Despite their EL status and limited English vocabulary, the students in our sample showed growth in reading fluency and comprehension throughout the year that was comparable to results with native English speakers (Fien et al. 2008). By the spring of first grade, all of the students in our sample met the DIBELS 6.1 benchmark goal for ORF and were performing above the AIMSweb 50th percentile for Maze.

One possible reason why students in this study reached high levels of reading fluency and comprehension despite low scores on phoneme segmentation is that the development of English PA may have been affected by native language skills. Although several of the phonemes represented in Korean are similar to those in English (e.g., /m/ and /n/), there are many phonemes in English that are not represented in Korean. For example, Korean lacks the sounds /f/, /v/, initial /l/, and the /th/ sounds as in think and this (Taylor and Taylor 1995). As a result, the students in the present study may have encountered difficulties in distinguishing the sounds during the PA task, resulting in lower performance.

Limitations

The most significant limitation of this study was the small number of participants. As a result, it is difficult to generalize findings and eliminate all alternative hypotheses about the relationships among the variables. However, given the scarcity of research with Korean speaking ELs, these results can be used to support future research and practice in providing assessment-driven services. In fact, it is clear from our study there is a need to further understand the validity of using PSF with first-grade Korean ELs.
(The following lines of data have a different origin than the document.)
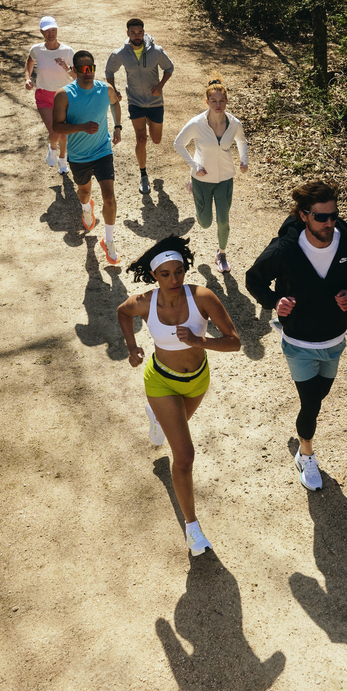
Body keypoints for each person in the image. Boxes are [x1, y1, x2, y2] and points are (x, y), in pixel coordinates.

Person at [245, 181, 347, 492]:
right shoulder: (285, 251)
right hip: (299, 342)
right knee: (311, 404)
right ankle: (306, 455)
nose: (329, 223)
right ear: (304, 216)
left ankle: (304, 432)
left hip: (334, 339)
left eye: (333, 216)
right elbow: (254, 280)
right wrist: (275, 301)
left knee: (319, 396)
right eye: (321, 217)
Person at [117, 237, 241, 556]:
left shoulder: (202, 297)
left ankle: (157, 421)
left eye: (179, 271)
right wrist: (132, 347)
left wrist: (201, 341)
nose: (174, 280)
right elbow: (122, 312)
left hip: (196, 381)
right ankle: (193, 528)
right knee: (184, 456)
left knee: (175, 430)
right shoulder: (144, 302)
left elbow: (234, 342)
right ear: (154, 276)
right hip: (161, 382)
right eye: (166, 274)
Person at [52, 51, 125, 264]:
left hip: (103, 150)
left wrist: (118, 126)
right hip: (79, 155)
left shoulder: (105, 89)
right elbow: (57, 126)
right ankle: (86, 207)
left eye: (90, 68)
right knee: (84, 191)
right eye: (82, 69)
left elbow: (115, 102)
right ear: (74, 70)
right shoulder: (64, 94)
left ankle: (108, 241)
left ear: (94, 68)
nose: (87, 73)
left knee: (109, 196)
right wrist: (81, 127)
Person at [173, 72, 249, 273]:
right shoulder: (197, 123)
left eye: (222, 100)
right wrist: (194, 165)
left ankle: (221, 254)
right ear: (207, 101)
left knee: (223, 220)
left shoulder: (234, 124)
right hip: (202, 178)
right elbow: (178, 143)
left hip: (225, 178)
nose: (218, 105)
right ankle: (192, 187)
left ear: (226, 101)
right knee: (205, 223)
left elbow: (242, 141)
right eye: (213, 101)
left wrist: (244, 160)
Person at [104, 18, 175, 196]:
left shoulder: (156, 51)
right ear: (127, 33)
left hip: (155, 102)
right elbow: (109, 71)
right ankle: (143, 175)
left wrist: (160, 86)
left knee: (156, 139)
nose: (137, 36)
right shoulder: (120, 53)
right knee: (141, 139)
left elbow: (169, 68)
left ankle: (151, 123)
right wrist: (113, 90)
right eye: (133, 32)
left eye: (140, 32)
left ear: (144, 32)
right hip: (135, 101)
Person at [23, 16, 77, 171]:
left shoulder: (67, 51)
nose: (51, 33)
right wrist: (27, 78)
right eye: (47, 30)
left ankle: (62, 160)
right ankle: (52, 147)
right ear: (41, 32)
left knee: (63, 132)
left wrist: (65, 67)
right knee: (54, 132)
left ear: (57, 30)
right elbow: (29, 61)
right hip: (44, 96)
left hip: (64, 97)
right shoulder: (36, 49)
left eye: (53, 29)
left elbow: (77, 76)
The purpose of the intervention in this study was to determine whether DIBELS 6.1 early literacy tools were sensitive to change caused by an intervention focused on phonological awareness. The data were not used to modify the intervention nor determine the intervention’s overall effectiveness. An empirically supported intervention previously used with Spanish speaking ELs was implemented with the expectation it would have a positive impact on the phonological awareness skills of Korean ELs. The intervention did have a positive effect, but given the lack of use of a design that can appropriately measure intervention effects (e.g., randomized control trial, regression discontinuity), conclusions about intervention effectiveness based on this study should not be made.

Implications

Although past studies have reported that many of the same tools and strategies that have been used to screen native English speakers can be used to improve outcomes for ELs (e.g., Baker and Good 1995; Haager and Windmueller 2001), there is clearly a need for further research and continued development of assessment tools and strategies that are sensitive to the language proficiency and unique cultural background of ELs. The results of this study and others (e.g., Riedel 2007) suggest educators should use caution when interpreting the results of PSF with first-grade ELs. It is quite possible a student’s PSF score will not be predictive of future reading outcomes. Yet, this study and others (e.g., Vanderwood, et al. 2008) do support the use of NWF and ORF with ELs. Besides evidence of positive psychometric validity for all measures except PSF for screening, the teachers who completed the social validity measures agreed the tests were appropriate for Korean ELs. It is important to note these conclusions are only focused on first-grade students and are similar to the results obtained with native English speakers (Riedel 2007). In fact, in the most recent version of DIBELS (DIBELS Next), the use of PSF was scaled down significantly in first grade and is only used in the fall. It appears for all students, including ELs, a student’s skill in the alphabetic principle during first grade is more predictive of future reading skills than performance on phonological awareness tasks.